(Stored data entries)
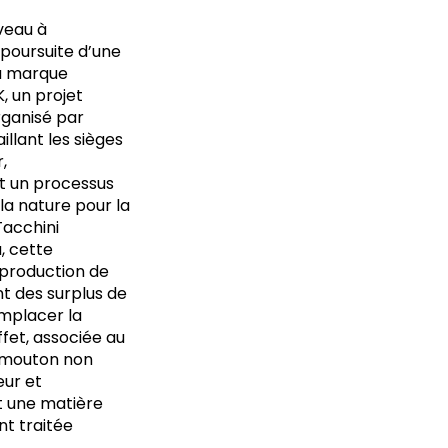
veau à
poursuite d’une
La marque
, un projet
rganisé par
llant les sièges
,
t un processus
la nature pour la
Tacchini
, cette
 production de
nt des surplus de
mplacer la
ffet, associée au
de mouton non
eur et
t une matière
t traitée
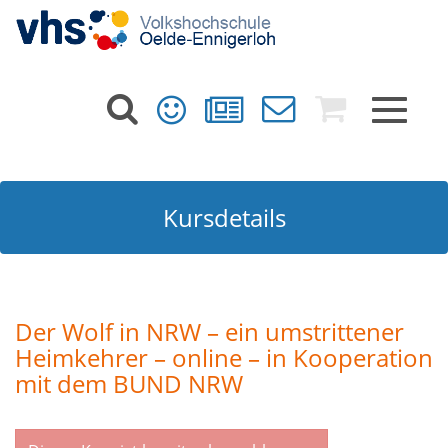
Toggle
navigat
Kursdetails
Der Wolf in NRW – ein umstrittener
Heimkehrer – online – in Kooperation
mit dem BUND NRW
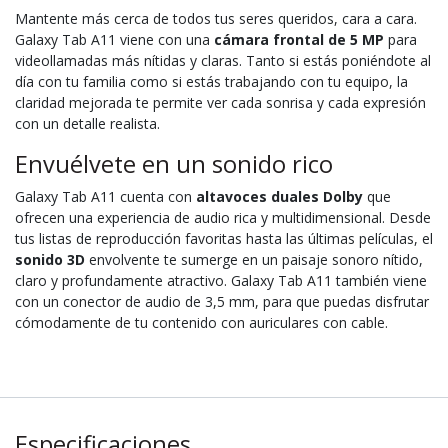
Mantente más cerca de todos tus seres queridos, cara a cara.
Galaxy Tab A11 viene con una
cámara frontal de 5 MP
para
videollamadas más nítidas y claras. Tanto si estás poniéndote al
día con tu familia como si estás trabajando con tu equipo, la
claridad mejorada te permite ver cada sonrisa y cada expresión
con un detalle realista.
Envuélvete en un sonido rico
Galaxy Tab A11 cuenta con
altavoces duales Dolby
que
ofrecen una experiencia de audio rica y multidimensional. Desde
tus listas de reproducción favoritas hasta las últimas películas, el
sonido 3D
envolvente te sumerge en un paisaje sonoro nítido,
claro y profundamente atractivo. Galaxy Tab A11 también viene
con un conector de audio de 3,5 mm, para que puedas disfrutar
cómodamente de tu contenido con auriculares con cable.
Especificaciones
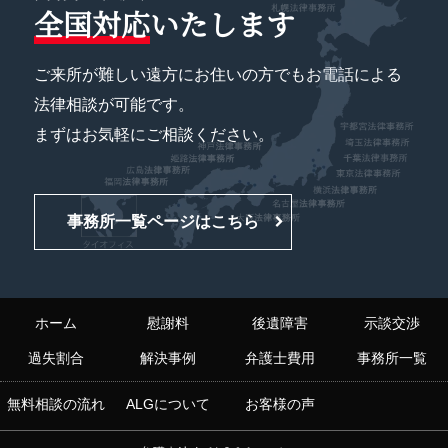
全国対応
いたします
ご来所が難しい遠方にお住いの方でもお電話による
法律相談が可能です。
まずはお気軽にご相談ください。
事務所一覧ページはこちら
ホーム
慰謝料
後遺障害
示談交渉
過失割合
解決事例
弁護士費用
事務所一覧
無料相談の流れ
ALGについて
お客様の声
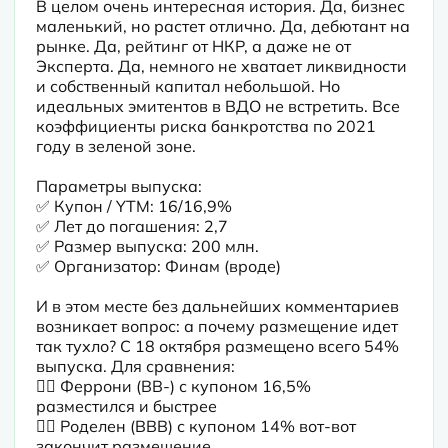
В целом очень интересная история. Да, бизнес 
маленький, но растет отлично. Да, дебютант на 
рынке. Да, рейтинг от НКР, а даже не от 
Эксперта. Да, немного не хватает ликвидности 
и собственный капитал небольшой. Но 
идеальных эмитентов в ВДО не встретить. Все 
коэффициенты риска банкротства по 2021 
году в зеленой зоне.
Параметры выпуска:

✅ Купон / YTM: 16/16,9%

✅ Лет до погашения: 2,7

✅ Размер выпуска: 200 млн.

✅ Организатор: Финам (вроде)
И в этом месте без дальнейших комментариев 
возникает вопрос: а почему размещение идет 
так тухло? С 18 октября размещено всего 54% 
выпуска. Для сравнения:

👉🏼 Феррони (BB-) с купоном 16,5% 
разместился и быстрее

👉🏼 Роделен (BBB) с купоном 14% вот-вот 
закончит размещение
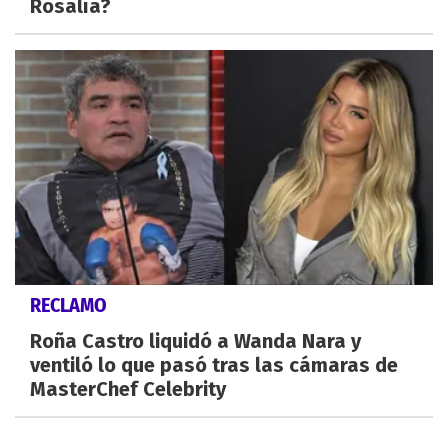
Rosalía?
RECLAMO
Roña Castro liquidó a Wanda Nara y
ventiló lo que pasó tras las cámaras de
MasterChef Celebrity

WHAT IS REQUIRED:
Identify every line in the entries above that contains the string "выпуска". Treat uppercase and lowercase letters as different.

SOLVED PROBLEM:
Параметры выпуска:
✅ Размер выпуска: 200 млн.
выпуска. Для сравнения:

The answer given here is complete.